How Much Sugar Per Day
The American Heart Association (AHA) its recommended that a person consumes no more than 6 tsp (that’s 25 grams) of added sugar per day for women, and no more than 9 tsp (38 grams) for men. When it comes to children, the AHA recommended intake levels vary based on age and caloric needs, but the range is between 3-6 tsp (that’s 12-25 grams) per day. [R]
Keeping added sugars, both from natural and artificial sources, can be beneficial to the human body and can help keep you off the sugar roller coaster that leads to sugar cravings.
How To Stop Sugar Cravings
One of the most effective ways stop sugar cravings, is by hiring a certified nutrition coach.
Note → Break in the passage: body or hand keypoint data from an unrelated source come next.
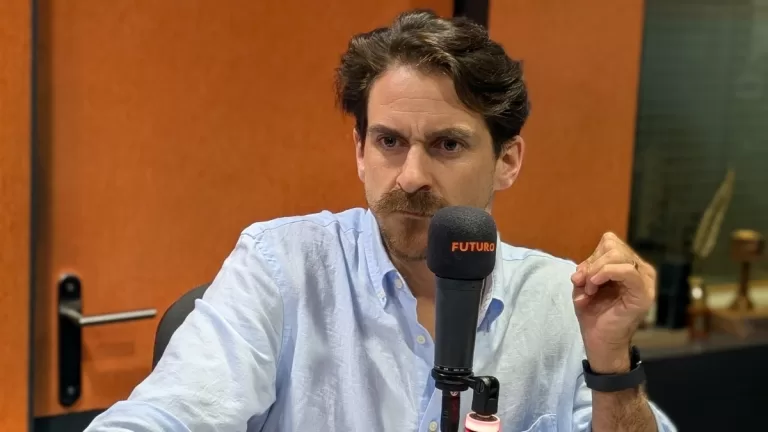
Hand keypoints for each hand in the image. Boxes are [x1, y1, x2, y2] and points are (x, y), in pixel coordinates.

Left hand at [571, 232, 655, 372]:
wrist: (600, 341)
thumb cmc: (594, 313)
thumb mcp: (584, 285)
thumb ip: (585, 270)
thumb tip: (582, 269)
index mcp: (629, 266)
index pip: (610, 242)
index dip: (592, 256)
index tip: (582, 276)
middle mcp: (641, 270)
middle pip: (613, 246)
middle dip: (591, 264)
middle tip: (583, 284)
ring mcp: (645, 281)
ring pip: (618, 255)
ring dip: (595, 271)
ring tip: (589, 290)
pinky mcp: (643, 293)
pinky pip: (626, 270)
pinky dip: (604, 273)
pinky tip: (594, 287)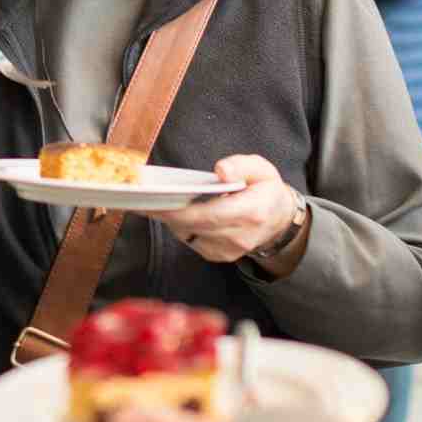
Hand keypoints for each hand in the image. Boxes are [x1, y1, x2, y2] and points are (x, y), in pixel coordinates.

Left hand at [147, 155, 298, 265]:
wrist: (279, 220)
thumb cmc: (266, 191)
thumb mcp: (261, 169)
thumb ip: (241, 165)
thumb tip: (221, 171)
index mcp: (251, 212)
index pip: (210, 215)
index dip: (181, 210)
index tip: (157, 202)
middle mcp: (240, 236)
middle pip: (194, 226)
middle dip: (166, 213)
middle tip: (142, 199)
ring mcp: (230, 249)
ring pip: (190, 234)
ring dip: (171, 219)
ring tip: (152, 202)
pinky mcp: (220, 255)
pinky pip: (192, 240)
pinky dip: (180, 226)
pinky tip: (171, 212)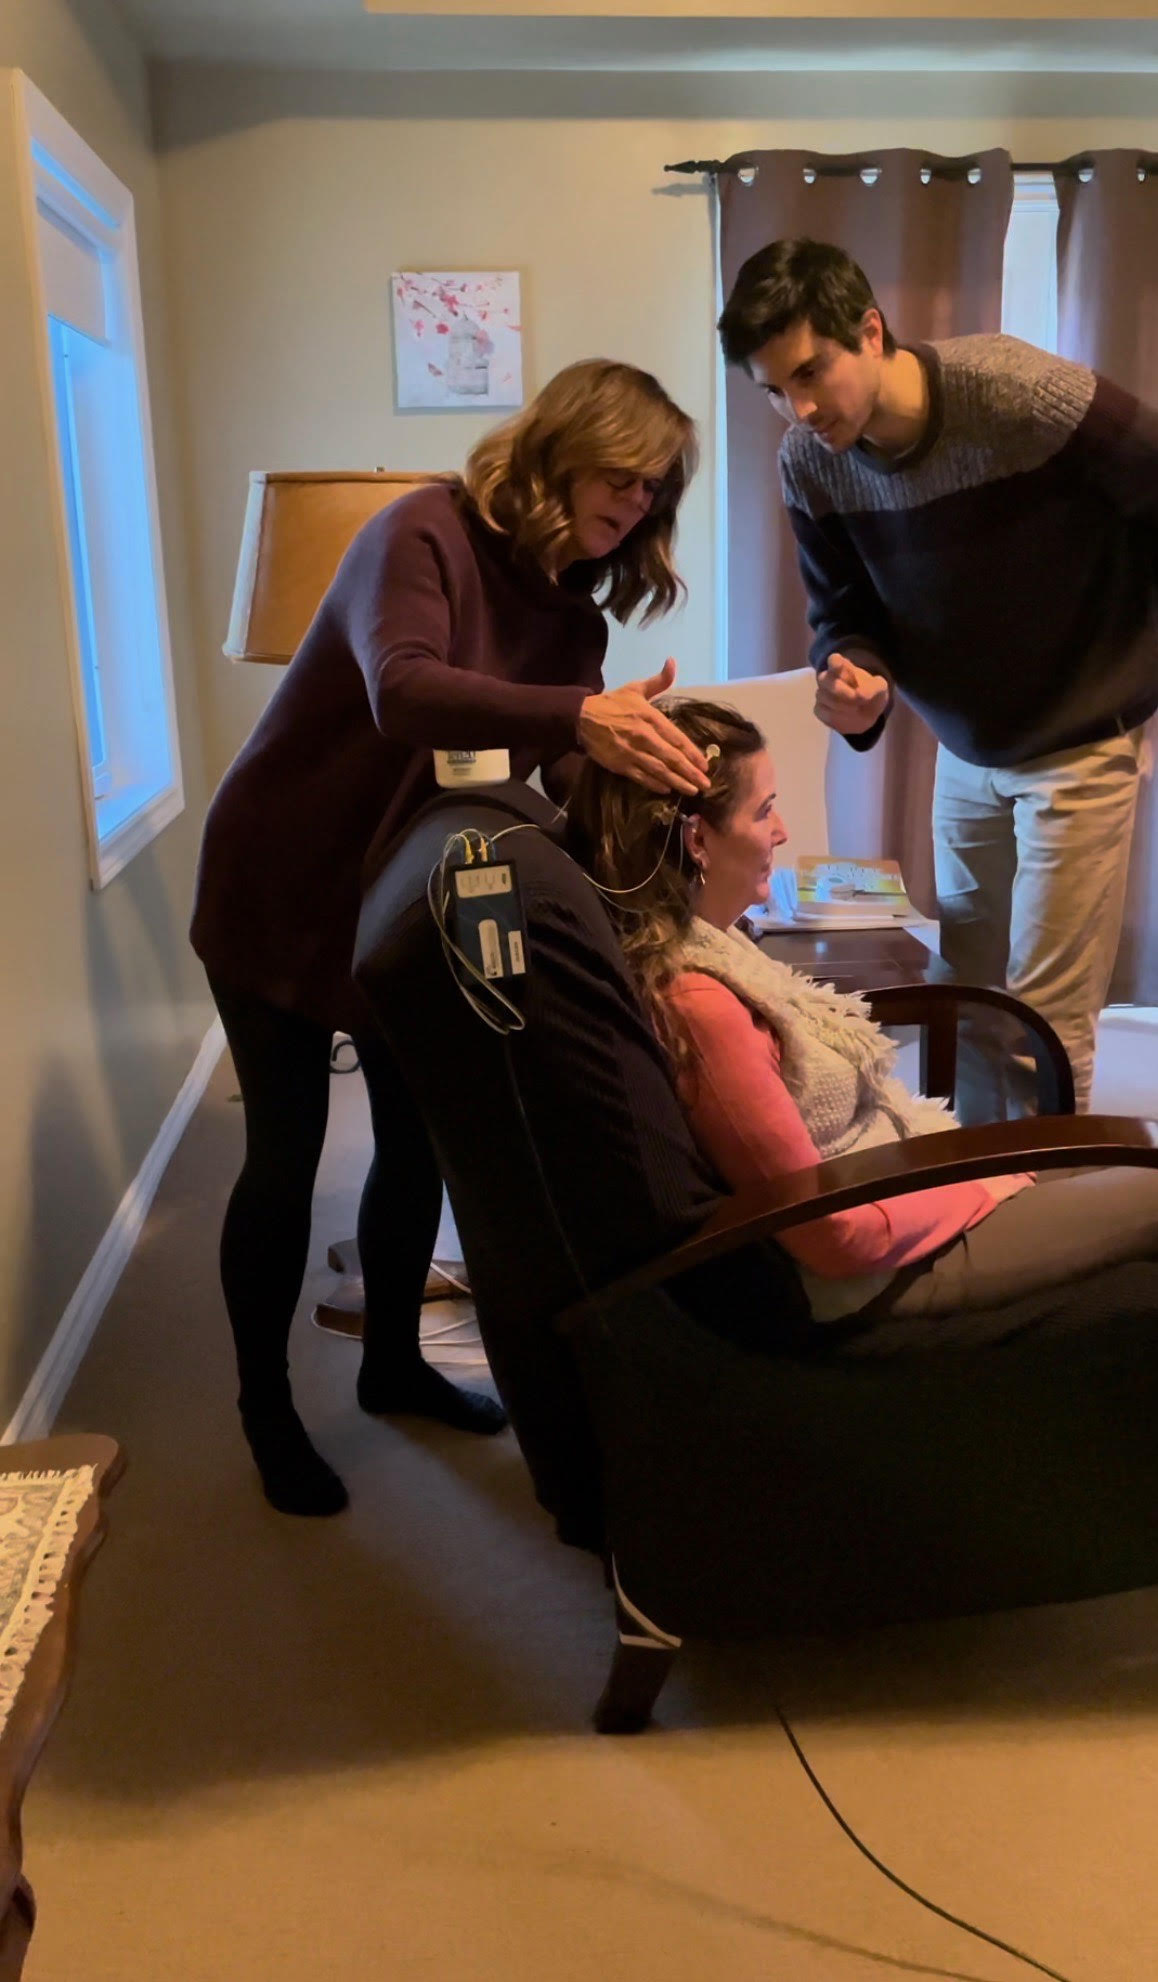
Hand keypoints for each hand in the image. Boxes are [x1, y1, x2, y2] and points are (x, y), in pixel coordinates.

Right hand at [579, 657, 710, 794]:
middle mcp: (644, 736)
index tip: (705, 765)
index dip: (693, 754)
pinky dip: (655, 785)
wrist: (581, 717)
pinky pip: (642, 777)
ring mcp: (632, 752)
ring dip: (678, 782)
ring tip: (691, 791)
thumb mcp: (636, 688)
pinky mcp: (620, 764)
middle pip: (672, 758)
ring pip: (660, 771)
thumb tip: (673, 661)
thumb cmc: (612, 703)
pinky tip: (667, 790)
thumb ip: (659, 680)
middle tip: (705, 785)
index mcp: (651, 717)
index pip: (677, 739)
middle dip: (691, 773)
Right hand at [814, 653, 890, 735]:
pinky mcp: (820, 709)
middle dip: (840, 690)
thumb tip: (859, 695)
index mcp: (843, 667)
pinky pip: (822, 711)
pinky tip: (847, 716)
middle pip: (824, 679)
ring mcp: (822, 694)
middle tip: (856, 698)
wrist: (867, 713)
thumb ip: (873, 688)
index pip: (834, 660)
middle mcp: (828, 678)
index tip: (838, 665)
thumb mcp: (880, 688)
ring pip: (823, 697)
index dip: (834, 662)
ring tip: (856, 708)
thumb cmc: (871, 694)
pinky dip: (835, 715)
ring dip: (841, 705)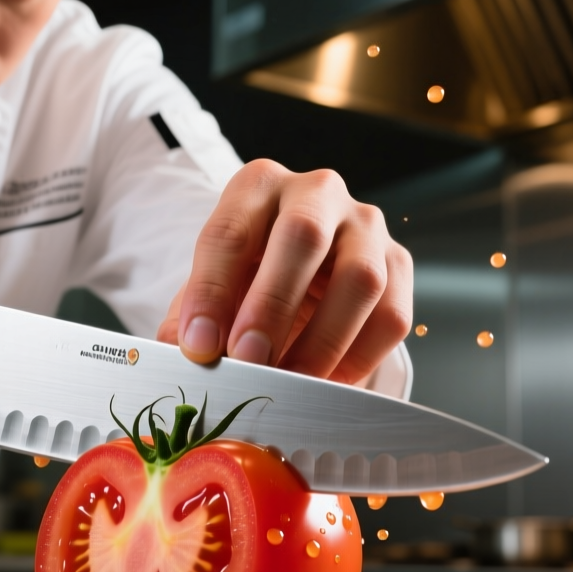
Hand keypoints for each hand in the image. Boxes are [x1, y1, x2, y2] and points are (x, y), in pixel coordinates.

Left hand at [156, 160, 412, 384]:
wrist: (303, 267)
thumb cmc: (249, 274)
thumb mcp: (213, 286)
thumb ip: (190, 318)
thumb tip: (173, 355)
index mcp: (258, 186)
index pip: (230, 231)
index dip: (211, 292)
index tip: (197, 347)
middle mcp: (317, 193)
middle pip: (302, 237)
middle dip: (272, 306)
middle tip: (248, 361)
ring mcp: (366, 226)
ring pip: (360, 279)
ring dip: (322, 342)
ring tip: (289, 386)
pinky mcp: (399, 265)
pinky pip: (391, 316)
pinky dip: (358, 359)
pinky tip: (326, 385)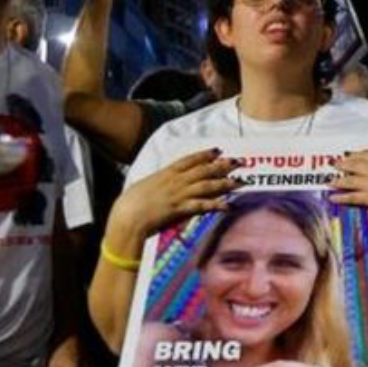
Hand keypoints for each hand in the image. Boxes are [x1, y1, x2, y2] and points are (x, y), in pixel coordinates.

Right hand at [106, 149, 237, 252]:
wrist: (128, 216)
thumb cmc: (130, 203)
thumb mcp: (144, 186)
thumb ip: (156, 182)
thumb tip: (160, 182)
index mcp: (165, 173)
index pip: (189, 160)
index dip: (205, 155)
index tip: (218, 151)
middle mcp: (175, 181)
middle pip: (203, 170)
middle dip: (222, 165)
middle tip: (238, 162)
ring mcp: (178, 194)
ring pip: (206, 185)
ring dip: (225, 183)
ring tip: (240, 181)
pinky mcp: (180, 209)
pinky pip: (202, 205)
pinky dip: (216, 205)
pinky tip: (228, 205)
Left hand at [330, 150, 367, 224]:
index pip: (366, 154)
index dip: (355, 155)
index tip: (348, 156)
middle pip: (355, 164)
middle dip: (342, 164)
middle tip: (333, 164)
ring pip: (350, 180)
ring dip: (337, 180)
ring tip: (329, 181)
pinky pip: (353, 196)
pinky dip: (341, 197)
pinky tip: (334, 198)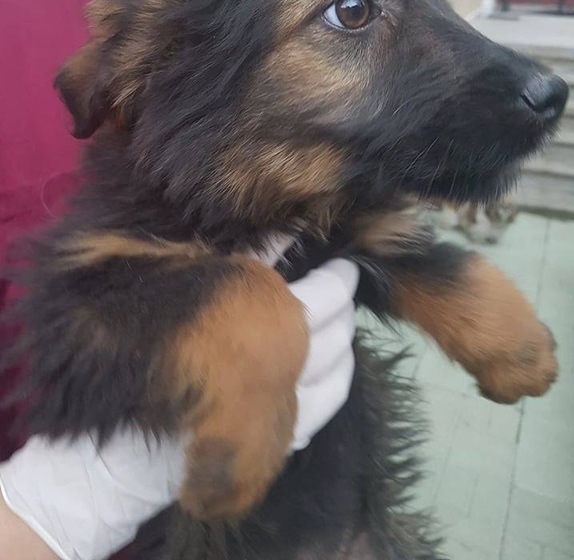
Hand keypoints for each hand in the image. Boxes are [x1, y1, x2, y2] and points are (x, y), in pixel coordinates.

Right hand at [0, 256, 357, 559]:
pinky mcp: (284, 438)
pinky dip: (338, 380)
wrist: (129, 442)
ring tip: (339, 324)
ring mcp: (291, 408)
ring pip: (341, 370)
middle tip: (340, 289)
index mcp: (272, 322)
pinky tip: (332, 368)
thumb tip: (290, 229)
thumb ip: (251, 258)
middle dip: (345, 306)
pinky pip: (329, 407)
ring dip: (346, 342)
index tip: (346, 264)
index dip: (342, 276)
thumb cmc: (159, 344)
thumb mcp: (203, 289)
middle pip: (339, 331)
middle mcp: (292, 365)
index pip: (327, 294)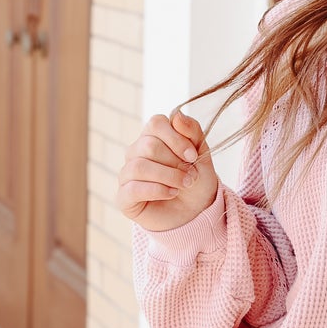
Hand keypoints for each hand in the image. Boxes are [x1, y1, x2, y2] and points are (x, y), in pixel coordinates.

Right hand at [116, 108, 219, 229]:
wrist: (196, 212)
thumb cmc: (196, 179)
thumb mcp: (202, 154)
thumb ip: (192, 132)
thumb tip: (177, 115)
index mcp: (153, 136)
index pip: (156, 123)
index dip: (176, 138)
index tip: (193, 155)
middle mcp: (135, 153)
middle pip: (148, 146)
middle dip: (175, 162)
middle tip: (191, 175)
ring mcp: (127, 174)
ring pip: (139, 167)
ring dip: (168, 176)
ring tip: (184, 185)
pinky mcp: (124, 197)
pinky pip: (133, 188)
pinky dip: (157, 190)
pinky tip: (172, 193)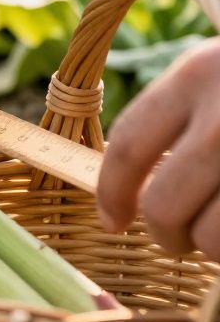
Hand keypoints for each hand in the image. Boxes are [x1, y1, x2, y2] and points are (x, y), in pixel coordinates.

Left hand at [99, 38, 219, 257]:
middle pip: (163, 207)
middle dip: (166, 234)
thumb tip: (139, 179)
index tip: (111, 221)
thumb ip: (182, 111)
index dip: (111, 193)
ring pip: (211, 239)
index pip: (128, 146)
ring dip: (211, 246)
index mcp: (197, 75)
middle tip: (178, 238)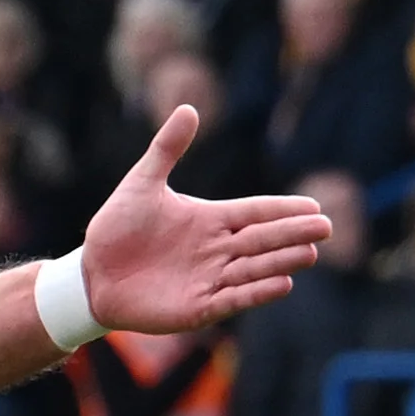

Working with a nutrition coach, like one from The Swole Kitchen, takes a holistic approach to address the fundamental needs our brains, bodies, environments and relationships to improve well-being, stress management, happiness and managing emotional health. Working with a nutrition coach to alleviate your grip with sugar and sugar cravings can prove to be an effective method to reclaim your health and your relationship with food.
Sugar Cravings: Takeaway
If you’re trying to get a grip on sugar cravings, recognizing the habit is the first step. The second step usually comes down to taking a good look at what you’re eating and drinking daily. A great place to start is by keeping a 3–5-day log of everything you eat and drink then adjusting as necessary. Ask yourself questions like how many nutrients are in my food? Do I need enough or eat too much? Do the foods I eat have a lot of added sugars? Do I eat a lot of processed foods instead of fresh ones? And what does your sleep schedule look like? These questions will hold the keys to breaking through your sugar cravings and figuring out how to stop before you can’t. Take it from me – they don’t have to have control over you, and the more you have control over them, the better you’re going to feel and the better your decisions are going to be.